The study estimated that 67.6 percent of Hispanics in the United States are Catholic while 19.6 percent are Protestant, belonging mainly to Pentecostal, Baptist or nondenominational churches. Another 2.7 percent are “other Christians,” belonging mainly to the Jehovah’s Witness or Mormon churches, while 7.8 percent are “secular.”

Rough estimates provided by religious leaders here parallel the study’s figures.

The Rev. Glenn Kohrman of St. Vincent de Paul Catholic Church in Elkhart estimates that 4,200 to 5,600 Hispanics attend the church, 70 percent of the total membership there.

Que estimates that the Hispanic evangelical churches in Elkhart typically have around 100 members each, give or take. Multiplying that by 12, the number of such churches in the city, yields an estimated 1,200 Hispanic evangelicals in Elkhart.

‘A PERSONAL QUESTION’

Que, his office wall adorned with two acoustic guitars, an electric guitar and a bass, cites several factors in the growth of evangelical churches geared to Latinos.

Sure, the increasing number of Hispanics in Elkhart County figures big. But other things are at play.

The Catholic church, as he sees it, doesn’t offer enough Bible instruction, and his church members are hungry for that. “What does the Bible say about the family? What does the Bible say about finances? What does the Bible say about education of kids?” he said, noting the sorts of questions his church tries to address.

With increased means of communication to get the word out, Hispanics see there are religious alternatives and try evangelical churches. At the same time, Mario Perez, an evangelical pastor originally from Guatemala, notes that evangelical Christianity is stronger in the United States than in Latin America, where Catholicism still dominates. Thus it’s easier to be exposed to the religion on coming to the country.

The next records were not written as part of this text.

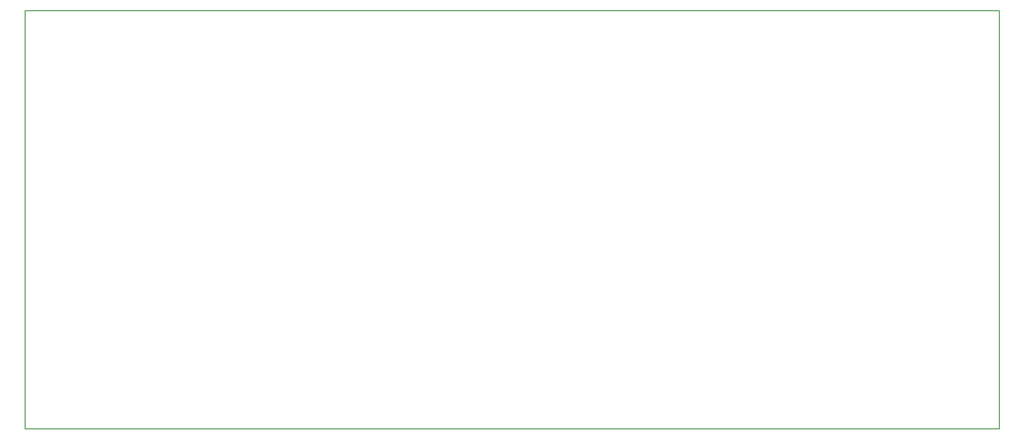
<source format=gbr>
%TF.GenerationSoftware,KiCad,Pcbnew,8.0.5*%
%TF.CreationDate,2024-10-14T07:35:35-07:00*%
%TF.ProjectId,Power_Amp_RevB,506f7765-725f-4416-9d70-5f526576422e,A*%
%TF.SameCoordinates,Original*%
%TF.FileFunction,Profile,NP*%
%FSLAX46Y46*%
G04 Gerber Fmt 4.6, Leading zero omitted, Abs format (unit mm)*
G04 Created by KiCad (PCBNEW 8.0.5) date 2024-10-14 07:35:35*
%MOMM*%
%LPD*%
G01*
G04 APERTURE LIST*
%TA.AperFunction,Profile*%
%ADD10C,0.200000*%
%TD*%
G04 APERTURE END LIST*
D10*
X38450800Y-62865000D02*
X215900000Y-62865000D01*
X215900000Y-139065000D01*
X38450800Y-139065000D01*
X38450800Y-62865000D01*
M02*

</source>
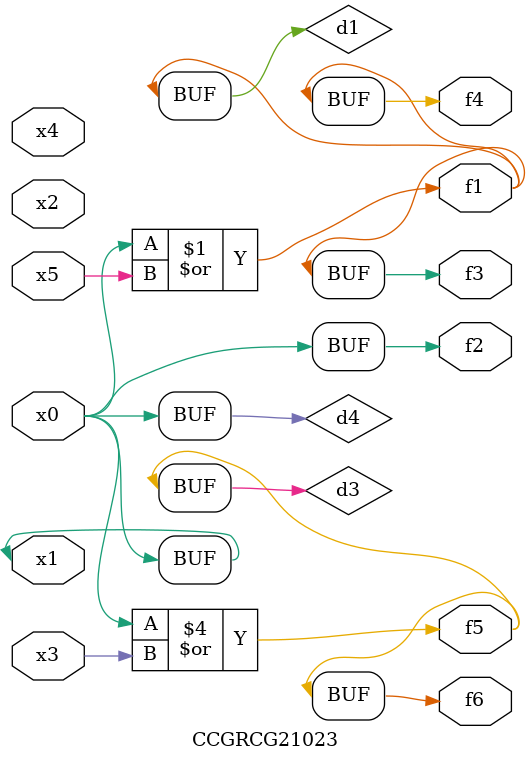
<source format=v>
module CCGRCG21023(
	input x0, x1, x2, x3, x4, x5,
	output f1, f2, f3, f4, f5, f6
);

	wire d1, d2, d3, d4;

	or (d1, x0, x5);
	xnor (d2, x1, x4);
	or (d3, x0, x3);
	buf (d4, x0, x1);
	assign f1 = d1;
	assign f2 = d4;
	assign f3 = d1;
	assign f4 = d1;
	assign f5 = d3;
	assign f6 = d3;
endmodule

</source>
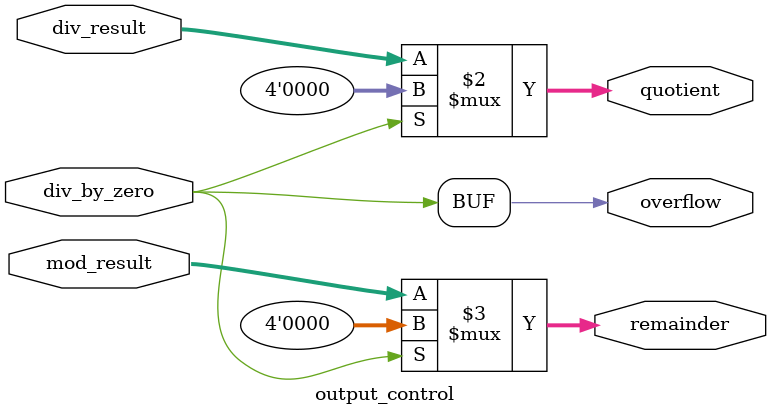
<source format=sv>
module divider_4bit_with_overflow (
    input [3:0] a,
    input [3:0] b,
    output [3:0] quotient,
    output [3:0] remainder,
    output overflow
);

    wire [3:0] div_result;
    wire [3:0] mod_result;
    wire div_by_zero;

    // SRT division core
    srt_divider_core SRT_DIV (
        .a(a),
        .b(b),
        .div_result(div_result),
        .mod_result(mod_result)
    );

    // Zero detection submodule
    zero_detector ZERO_DET (
        .b(b),
        .div_by_zero(div_by_zero)
    );

    // Output control submodule
    output_control OUT_CTRL (
        .div_result(div_result),
        .mod_result(mod_result),
        .div_by_zero(div_by_zero),
        .quotient(quotient),
        .remainder(remainder),
        .overflow(overflow)
    );

endmodule

module srt_divider_core (
    input [3:0] a,
    input [3:0] b,
    output [3:0] div_result,
    output [3:0] mod_result
);

    reg [3:0] q;
    reg [3:0] r;
    reg [3:0] d;
    reg [3:0] q_next;
    reg [3:0] r_next;
    integer i;

    always @(*) begin
        q = 0;
        r = a;
        d = b;
        
        for(i = 0; i < 4; i = i + 1) begin
            if(r >= d) begin
                q_next = (q << 1) | 1'b1;
                r_next = r - d;
            end else begin
                q_next = q << 1;
                r_next = r;
            end
            q = q_next;
            r = r_next;
            d = d >> 1;
        end
    end

    assign div_result = q;
    assign mod_result = r;

endmodule

module zero_detector (
    input [3:0] b,
    output div_by_zero
);

    assign div_by_zero = (b == 4'b0000);

endmodule

module output_control (
    input [3:0] div_result,
    input [3:0] mod_result,
    input div_by_zero,
    output [3:0] quotient,
    output [3:0] remainder,
    output overflow
);

    assign quotient = div_by_zero ? 4'b0000 : div_result;
    assign remainder = div_by_zero ? 4'b0000 : mod_result;
    assign overflow = div_by_zero;

endmodule
</source>
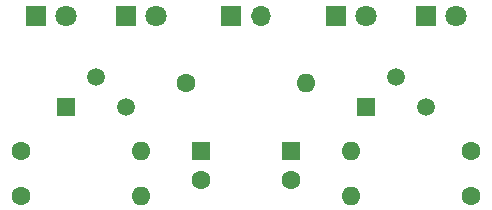
<source format=gbr>
G04 #@! TF.GenerationSoftware,KiCad,Pcbnew,(6.0.6)*
G04 #@! TF.CreationDate,2022-07-01T01:06:20-04:00*
G04 #@! TF.ProjectId,C,432e6b69-6361-4645-9f70-636258585858,rev?*
G04 #@! TF.SameCoordinates,Original*
G04 #@! TF.FileFunction,Soldermask,Top*
G04 #@! TF.FilePolarity,Negative*
%FSLAX46Y46*%
G04 Gerber Fmt 4.6, Leading zero omitted, Abs format (unit mm)*
G04 Created by KiCad (PCBNEW (6.0.6)) date 2022-07-01 01:06:20*
%MOMM*%
%LPD*%
G01*
G04 APERTURE LIST*
%ADD10R,1.700000X1.700000*%
%ADD11O,1.700000X1.700000*%
%ADD12R,1.800000X1.800000*%
%ADD13C,1.800000*%
%ADD14C,1.600000*%
%ADD15O,1.600000X1.600000*%
%ADD16R,1.600000X1.600000*%
%ADD17R,1.500000X1.500000*%
%ADD18C,1.500000*%
G04 APERTURE END LIST*
D10*
X157480000Y-81280000D03*
D11*
X160020000Y-81280000D03*
D12*
X140970000Y-81280000D03*
D13*
X143510000Y-81280000D03*
D12*
X148590000Y-81280000D03*
D13*
X151130000Y-81280000D03*
D12*
X166370000Y-81280000D03*
D13*
X168910000Y-81280000D03*
D14*
X139700000Y-96520000D03*
D15*
X149860000Y-96520000D03*
D14*
X139700000Y-92710000D03*
D15*
X149860000Y-92710000D03*
D14*
X177800000Y-92710000D03*
D15*
X167640000Y-92710000D03*
D14*
X177800000Y-96520000D03*
D15*
X167640000Y-96520000D03*
D14*
X153670000Y-86995000D03*
D15*
X163830000Y-86995000D03*
D12*
X173990000Y-81280000D03*
D13*
X176530000Y-81280000D03*
D16*
X154940000Y-92710000D03*
D14*
X154940000Y-95210000D03*
D16*
X162560000Y-92710000D03*
D14*
X162560000Y-95210000D03*
D17*
X143510000Y-89035000D03*
D18*
X146050000Y-86495000D03*
X148590000Y-89035000D03*
D17*
X168910000Y-89035000D03*
D18*
X171450000Y-86495000D03*
X173990000Y-89035000D03*
M02*

</source>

“When we come to this country, we forget about our customs and religious traditions,” said Perez, who heads up Tabernacle of Restoration Church, a Hispanic evangelical church east of downtown Elkhart.

Being new arrivals here in a new country, with different cultural norms and a less central Catholic church, “there is no tradition,” continues Que. “Now it’s a personal question. Now they decide what to do.”

San Moreno, the founder of the Hispanic ministry led by Que, cites what he says is the livelier services at evangelical churches. “They’re worshipping, they’re singing, they have the ability to speak if they need to,” he said.

‘DRAWN TOGETHER’

Kohrman of St. Vincent de Paul Catholic Church knows some Hispanics who had identified as Catholic now go to evangelical churches. He doesn’t see it as a threat, though.

“I don’t feel threatened by that so long as they’re being drawn closer to Christ,” he said.

He suspects some may switch owing to the “flexibility” of evangelical churches on such questions as divorce and remarriage. Maybe those who leave, he added, never really understood the Catholic faith or actively practiced.

Either way, if the change keeps those who move to evangelical churches from engaging in destructive behavior, so much the better. The bigger issue for him is finding common ground within Christianity.

“My hope is that all Christians can find unity again, that we can be drawn together instead of being divided,” he said.